Инспектор отмахнулся:
— Не беда. Я и так все узнал. Как раз выходил из рыбной лавки, когда она меня отловила и рассказала про ту девицу…
— Тиффани Сен-Джеймс.
— Ну да. Джастин утверждает, что видела собственными глазами, как девица сидела за рулем. Тогда я подумал: а где, собственно, коляска Геннона? Здесь у нас с полдюжины пунктов проката, так что пришлось вернуться в участок и сесть на телефон. В четвертом по счету Геннон и засветился. Там сказали, что коляску он так и не вернул — неудивительно.

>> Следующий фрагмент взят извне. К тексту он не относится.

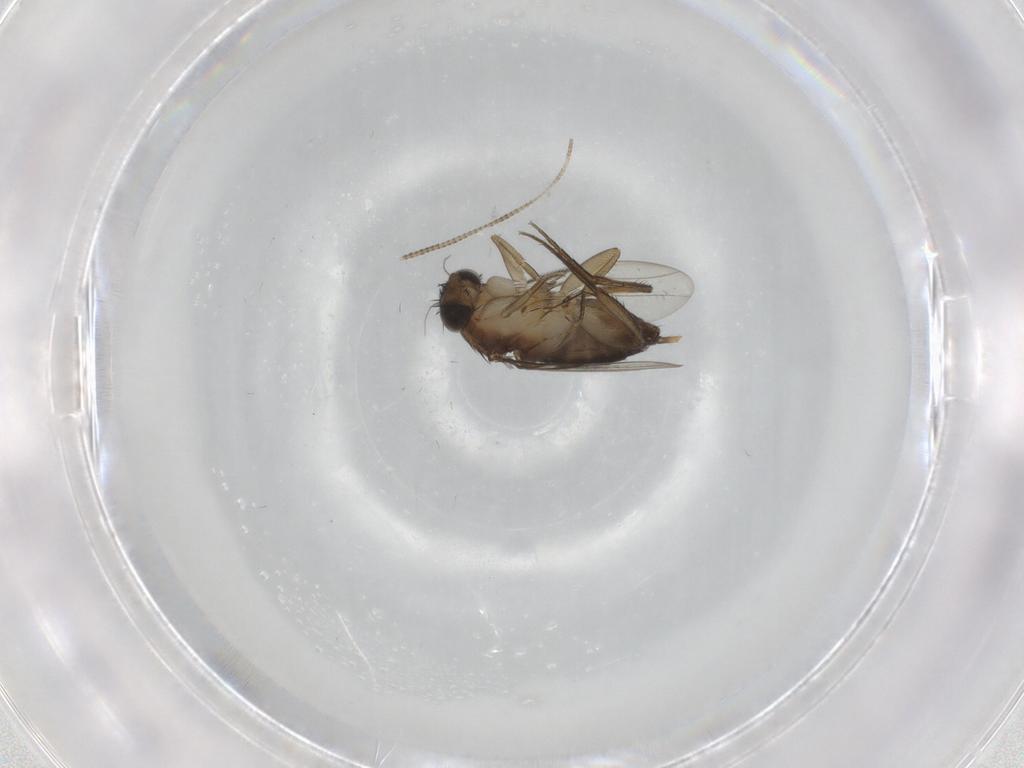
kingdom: Animalia
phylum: Arthropoda
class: Insecta
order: Diptera
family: Phoridae
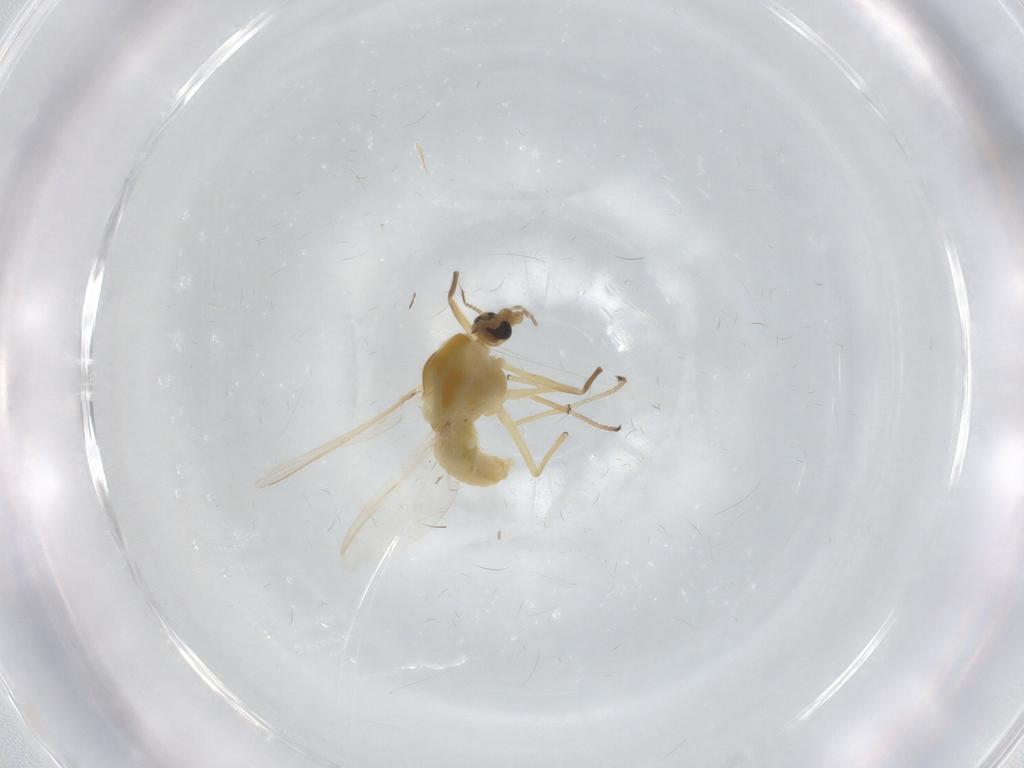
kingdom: Animalia
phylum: Arthropoda
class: Insecta
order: Diptera
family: Chironomidae
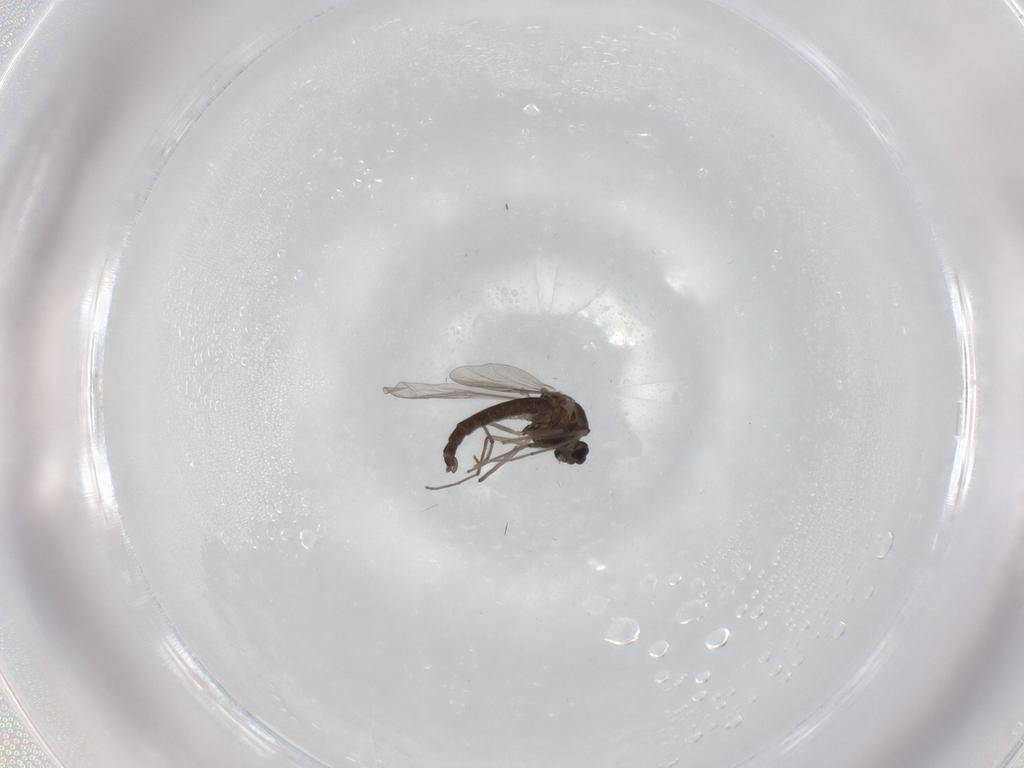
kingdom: Animalia
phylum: Arthropoda
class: Insecta
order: Diptera
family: Chironomidae
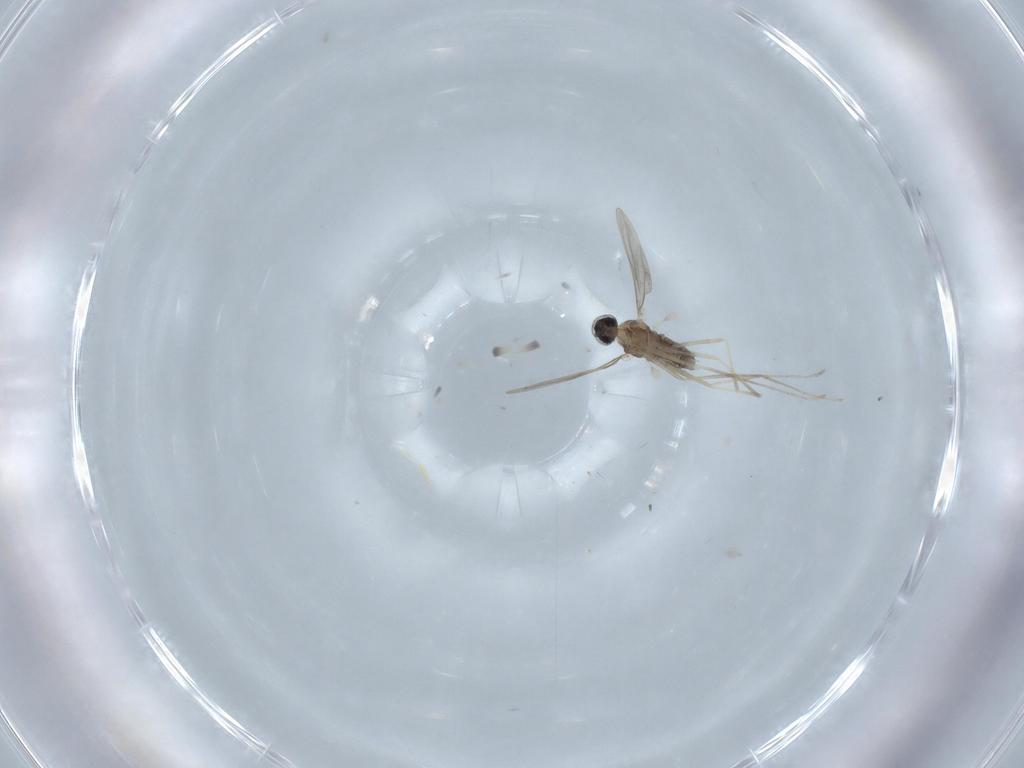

Я рванул в участок, где меня дожидались вы с Бриндли, а после бросился на поиски. Вчера мне повезло.
Он обернулся и взглянул на коляску, которая стояла за его спиной.
— Так это она? — предположил я.
— Именно. И знаешь, где я ее подобрал?
Я помотал головой.
— На парковке перед «Багамскими песками».
Педерсон упивался моей реакцией.
— Вот и я глаза выпучил, когда на нее наткнулся. Типа, какого черта она там стоит? То есть, значит, либо наша троица вообще ее бросила и воспользовалась чужим транспортом, либо… Они покатались, а потом кто-то пригнал ее на место, что очень маловероятно.
Инспектор обошел коляску, я — следом. Над задним бампером в специальной сетке крепился черный аккумулятор. Из гнезда торчал толстенный провод в черной изоляции. Педерсон выдернул его и многозначительно помахал им перед моим носом.
— Вот в таком виде я ее и обнаружил. С отсоединенным проводом. Геннон бы ее при всем желании не завел.
— То есть они поехали в другой коляске. Значит, Тиффани сподобилась их подвезти.